■ Given text
As a weekly columnist, I face a variety of challenges. There are deadlines and angry readers and the steady struggle to find some subject worthy of writing about (not to mention retired high school English teachers perpetually hounding me about ending my sentences with prepositions.) That last one (the subjects, not the retired English teachers) can be particularly daunting.



Contrary to the insistence of my detractors, I do not just sit around and wait for my kids or pets to do something funny. There are times I have to completely fabricate the funny. Other times, I scour the local and national news for items worth riffing on. On rare occasions, stories drop in my lap and the jokes all but write themselves. Jesus’ marriage is one of those stories.



For those who haven’t been paying attention, the media latched on to a story last week about a piece of a fourth century Coptic text that suggests Jesus may have been married. What it allegedly offers (and I say alleged because I, unlike the rest of the world press, apparently, cannot read fourth century Coptic) is a fragment of text that read, “Jesus said to them, my wife.” That was enough to launch a worldwide debate over Jesus’ marital status, his very divinity and, more relevant to my situation, a gazillion bad jokes that I did not get to tell.



As rich as the married messiah story is, it could not have come out at a worse time, at least for me. I typically write this column on Wednesdays and had just put the finishing touches on last week’s version and hit the send button when I saw the story pop up on my news wire feed. The minute I read it I knew it was comedy gold. The snippet of text — “my wife,” lent itself to a plethora of possible jokes. I quickly pounded out a quick one-liner for Facebook (“My wife … take her, please. Apparently the Borscht Belt goes through Nazareth”) and put it in the file for my next column.



Then it happened, the same thing that happens whenever a good stories shows up after deadline. Every other writer, professional and otherwise, jumped on the jokes. Letterman, Leno, other columnists and a few million Twitter tweeters started riffing and by the time they were done, every drop of funny had been drained. They did jokes on what the unfinished snippet could have meant. They cracked on Dan Brown books. Most of all, they told jokes about how Jesus’ life would be changed by marriage.

■ What you will do
Resume the humor column about the "my wife" Coptic fragment, writing on from right after its final sentence.

■ Data under study
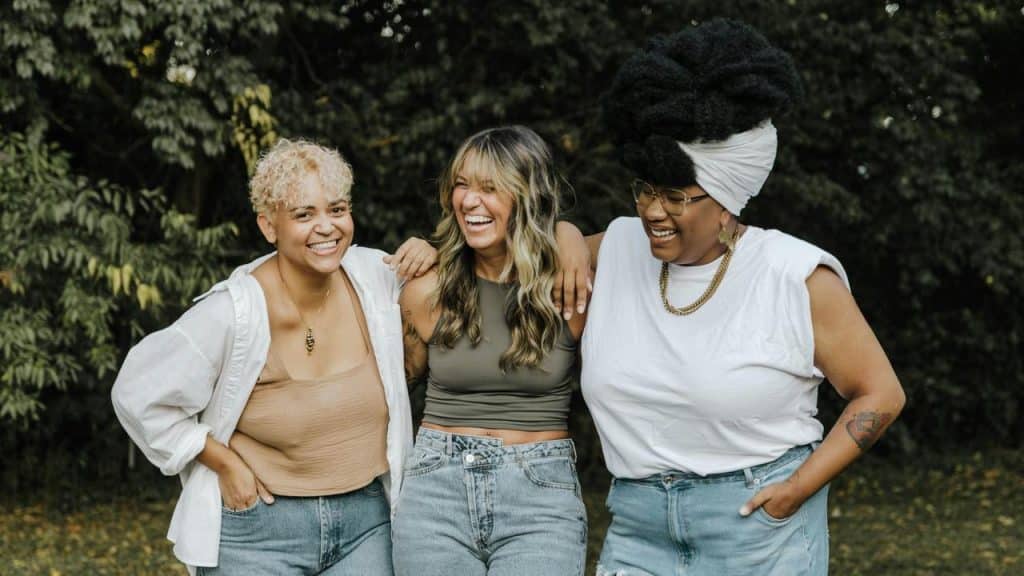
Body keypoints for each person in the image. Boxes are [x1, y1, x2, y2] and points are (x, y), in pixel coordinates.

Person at [580, 20, 906, 576]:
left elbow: (880, 394)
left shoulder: (795, 276)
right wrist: (564, 237)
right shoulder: (613, 249)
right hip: (637, 527)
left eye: (677, 196)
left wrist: (796, 491)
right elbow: (510, 255)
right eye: (645, 189)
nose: (653, 211)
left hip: (756, 527)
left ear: (728, 200)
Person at [111, 139, 437, 575]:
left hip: (367, 527)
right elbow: (138, 392)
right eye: (305, 214)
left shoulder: (378, 278)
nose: (327, 227)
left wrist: (434, 254)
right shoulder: (232, 312)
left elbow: (464, 283)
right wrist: (221, 461)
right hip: (258, 533)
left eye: (337, 210)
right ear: (269, 226)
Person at [392, 125, 589, 576]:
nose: (468, 201)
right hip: (435, 494)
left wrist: (569, 232)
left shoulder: (571, 290)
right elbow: (391, 386)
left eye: (489, 187)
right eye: (461, 185)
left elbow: (629, 242)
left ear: (528, 196)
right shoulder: (425, 291)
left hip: (540, 499)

■ Answer for this exercise
“He can forget that beard and the robe. From now on it is cleanshaven and a polo shirt,” noted Stephen Colbert, almost a week before I could get a word in print.



I can tell you now that I had a whole notebook of jokes written for today’s column, puns and one-liners that would have had you snorting the morning java out your nose and all over the Readers Response section. I had crafted an entire set piece — taken from my own life, I’ll add — on the Magdalene tossing out Jesus’ favorite sandals because they had a hole in the soul and the resulting “Miracle of the blessed Duct Tape.” Seriously funny stuff.



But none of it works now, because the jokes are already out there. Even if I did come up with something I haven’t already seen on “The Daily Show,” there’s a good chance someone would find something close enough to it to call me a plagiarist. I can put up with being called not funny. It’s hardly the first time. But I can’t put up with being called a thief. Particularly a joke thief.



So that leaves me with one point left to make. This one’s not at all funny and it’s been made before, but it bears repeating.



As disappointed as I am that all the good married messiah jokes have been taken, I am immensely proud of the fact that we live in a society in which we can make those jokes — ad nauseam — without fear of violence or retribution. I feel equally blessed to count myself among the adherents to a faith that follows the teaching of one who is perceived as both divine and so wholly human we can crack wise about him without facing certain hellfire. We are not alone in this, either as a nation or a faith, but we know all too well that there are other countries and followers of other faiths that would implode over similar quips. And it doesn’t make me a jingoist to say our tolerance and humor makes us better than them.



Not funny, but worth saying. Of course, I wouldn’t have had to say it if I could have written this column last Friday.